Computers in Moving Pictures, Then and Now
As part of a search for material for an animation for the local popular science festival, I went back looking out for videos and films usable for computing history. Returning, hopeful, to the on-line prelinger Internet Archive, three videos emerged out, one was On Guard! The Story of SAGE, a film commissioned by the IBM Military Products Division in 1956 and promoting the SAGE air defence system. The others were parts 1 and 2 of Logic by Machine: The Computer and the Mind of Man, a documentary by National Educational Television, dating back to the late 1950s-early 1960s expanding on how computing, especially the combination between high-speed programmable computing machines and intelligent thoughtful instruction devising was crucially to assist mankind's mastery of nature.
On Guard! The Story of SAGE was pretty much what I expected of it: a straightforward popularising filmed narrative telling out on the efficacy and preventive virtues of the SAGE computerised air defense systems in times of Cold War and under risk of nuclear retaliation. It starts with a group of kids going to school and planes passing by in the skies above and finishes with shots of one of the girls among these kids sleeping looked at lovingly by her parents. Throughout the narrative brings you back and forth between planes, rockets, and computers, mainframes and miniaturised ones, displayed as crucial and necessary tools for the better safety of American souls. The whole thing is accompanied by musics and tunes fit to the theme: accelerating and 'technologically' sounding for rockets and aircrafts, sweet and peaceful for the family and children-based scenes.
By contrast, maybe it is because I am too cynical, Logic by Machine: The Computer and the Mind of Man came out as a surprise to me. I was expecting a propaganda movie on the potential marvelling artificial soul-making capabilities of electronic computing and cybernetics. Instead I got to a quite balanced account of what computers can, and can't do, to borrow here a wording from Dreyfus's What Computers Can't Do. The film is permeated with a sense of marvelling at the technological accelerations and empowerment made possible thanks to electronic computers' speed. Still the way it is framed out also constantly re-emphasised the importance of keeping one's feet grounded. However marvellous, this may seem, it also ultimately rests with people and human users and programmers to get the best or the worst out of the machines. Especially the experts called in for the show, among whom Richard Hamming (1915-1998), quite push up the idea that human creativity and ability to programme and frame instructions and machine orders are THE key element to seemingly computer-usage induced novelty and discoveries. How weird how filmed displays of computing can differ and contrast...

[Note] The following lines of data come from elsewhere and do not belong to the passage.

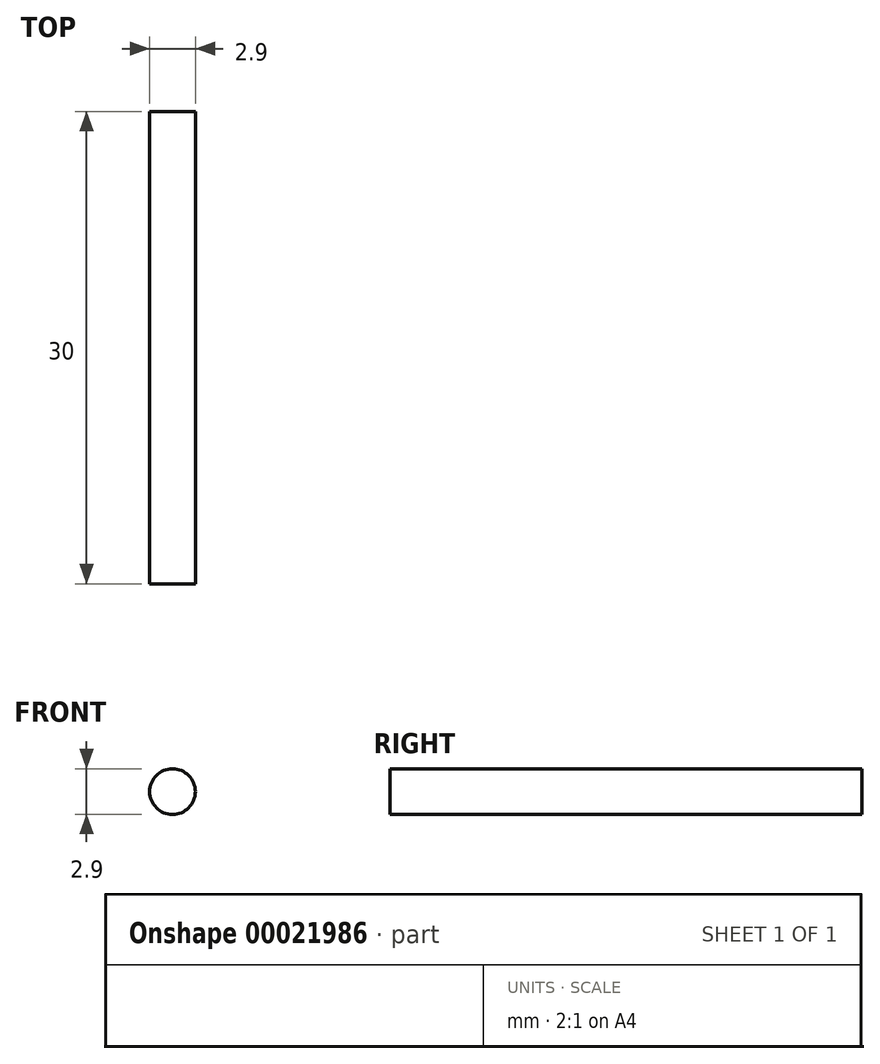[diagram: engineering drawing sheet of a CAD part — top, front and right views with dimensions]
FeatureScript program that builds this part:
annotation { "Feature Type Name" : "Feature", "Feature Type Description" : "" }
export const myFeature = defineFeature(function(context is Context, id is Id, definition is map)
    precondition{}
    {
        {
            var Q0;
            Q0=qCreatedBy(makeId("Front.planeOp"),FACE);
            var sketch = newSketch(context, id + "F0", { "sketchPlane" : qUnion([Q0])});
            skCircle(sketch, "E0", {"center": v(0, 0) * mm, "radius": 1.45 * mm});
            skSolve(sketch);
        }
        {
            var Q0;
            Q0 = qSketchRegion(id + "F0", true);
            extrude(context, id + "F1", {"entities" : qUnion([Q0]), "endBound" : BoundingType.SYMMETRIC, "depth" : 30 * mm});
        }
    });
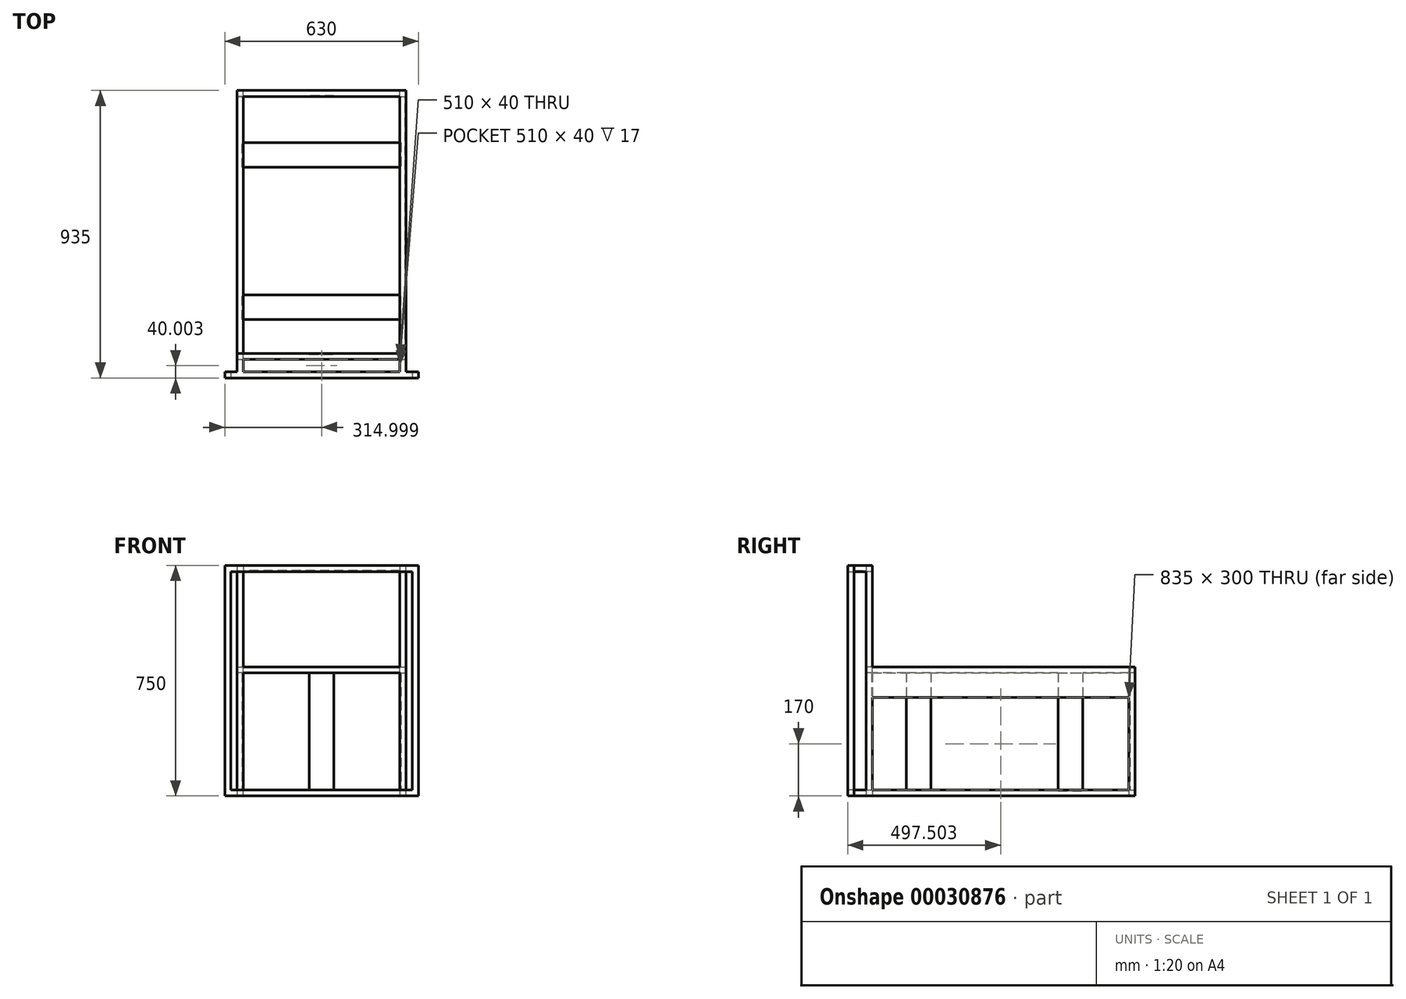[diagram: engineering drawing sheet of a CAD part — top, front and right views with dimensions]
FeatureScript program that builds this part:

On a more funny note, somehow I wonder what to make as regards to critical analysis of narrative of Steven Wozniak, Apple co-founder, currently participating to the ballroom blitz of Dancing with the Stars. Besides the fact that he might survive on the show thanks to computer nerds and hackers' support, I'll be most interested in the kind of analytical exploration media studies will make of his more or less long-lasting participation and of its social and cultural meaning.